Purpose Of The Study:
The aim of this case report is to describe an extremely rare instance of multiple hydatid cysts confined to the fourth ventricle. The authors sought to highlight diagnostic and therapeutic challenges specific to this location. They emphasize the need for high clinical suspicion in endemic regions. The report provides insights into the imaging characteristics of such lesions. It also addresses the difficulties in surgical access to the fourth ventricle. The authors aim to raise awareness among clinicians about this rare presentation. The study does not propose new diagnostic criteria but underscores the importance of differential diagnosis. This case may guide future management of similar rare neurocystic conditions.
Main Methods:
The authors analyzed a clinical case involving a patient with multiple hydatid cysts in the fourth ventricle. They used standard neuroimaging techniques to visualize the cysts. The study does not introduce new methodologies but relies on established diagnostic protocols. The authors reviewed the patient's medical history and imaging findings. They did not perform new experiments or introduce novel surgical techniques. The analysis focused on the anatomical and clinical features of the cysts. The report does not include a meta-analysis or systematic review of other cases. The authors describe the challenges in distinguishing these cysts from other ventricular lesions.
Main Results:
The study reports a rare case of multiple hydatid cysts exclusively in the fourth ventricle. The cysts were identified as both primary and secondary in origin. Neuroimaging revealed characteristic features of hydatid disease in this region. The authors observed difficulties in differentiating these cysts from other posterior fossa lesions. The patient's clinical presentation was consistent with increased intracranial pressure. The cysts did not extend beyond the fourth ventricle. The authors note the absence of calcification, which is typical for mature hydatid cysts. This case highlights the diagnostic challenges in rare neurocystic locations.
Conclusions:
The authors conclude that exclusive fourth ventricular hydatid cysts are extremely rare and challenging to diagnose. They emphasize the importance of considering hydatid disease in endemic regions. The report does not propose new diagnostic criteria but underscores the need for vigilance.
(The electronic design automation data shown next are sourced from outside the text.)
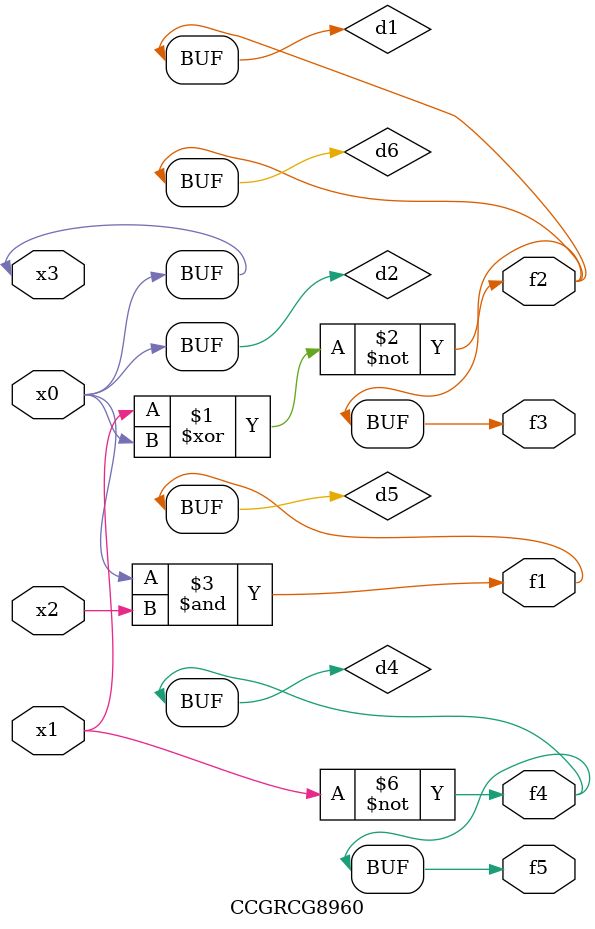
<source format=v>
module CCGRCG8960(
	input x0, x1, x2, x3,
	output f1, f2, f3, f4, f5
);

	wire d1, d2, d3, d4, d5, d6;

	xnor (d1, x1, x3);
	buf (d2, x0, x3);
	nand (d3, x0, x2);
	not (d4, x1);
	nand (d5, d3);
	or (d6, d1);
	assign f1 = d5;
	assign f2 = d6;
	assign f3 = d6;
	assign f4 = d4;
	assign f5 = d4;
endmodule

</source>
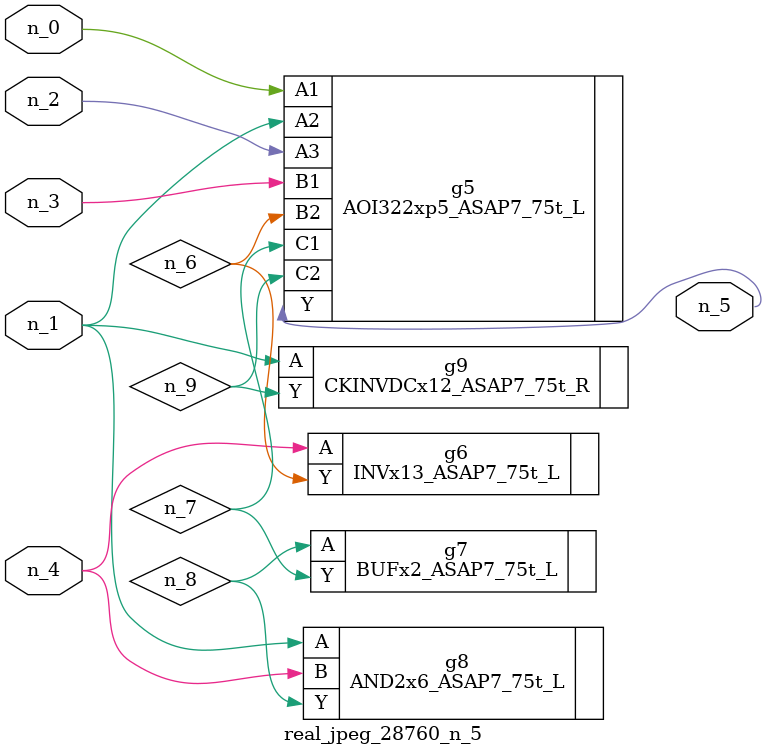
<source format=v>
module real_jpeg_28760_n_5 (n_4, n_0, n_1, n_2, n_3, n_5);

input n_4;
input n_0;
input n_1;
input n_2;
input n_3;

output n_5;

wire n_8;
wire n_6;
wire n_7;
wire n_9;

AOI322xp5_ASAP7_75t_L g5 ( 
.A1(n_0),
.A2(n_1),
.A3(n_2),
.B1(n_3),
.B2(n_6),
.C1(n_7),
.C2(n_9),
.Y(n_5)
);

AND2x6_ASAP7_75t_L g8 ( 
.A(n_1),
.B(n_4),
.Y(n_8)
);

CKINVDCx12_ASAP7_75t_R g9 ( 
.A(n_1),
.Y(n_9)
);

INVx13_ASAP7_75t_L g6 ( 
.A(n_4),
.Y(n_6)
);

BUFx2_ASAP7_75t_L g7 ( 
.A(n_8),
.Y(n_7)
);


endmodule
</source>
The authors suggest that neuroimaging remains the primary tool for detection. They note that surgical intervention is complicated by the location of the cysts. The study does not propose new treatment guidelines but highlights the need for individualized management. The authors caution against misdiagnosis due to the rarity of this condition. They advocate for increased awareness among clinicians in endemic areas.
The main diagnostic challenge is distinguishing these cysts from other posterior fossa lesions using neuroimaging.
The cysts lack calcification and appear as fluid-filled structures within the ventricle.
The fourth ventricle's location and surrounding anatomy limit surgical approaches.
Symptoms include increased intracranial pressure and related neurological deficits.
Yes, both primary and secondary cysts were identified in the fourth ventricle.
The authors emphasize the need for increased awareness in endemic regions.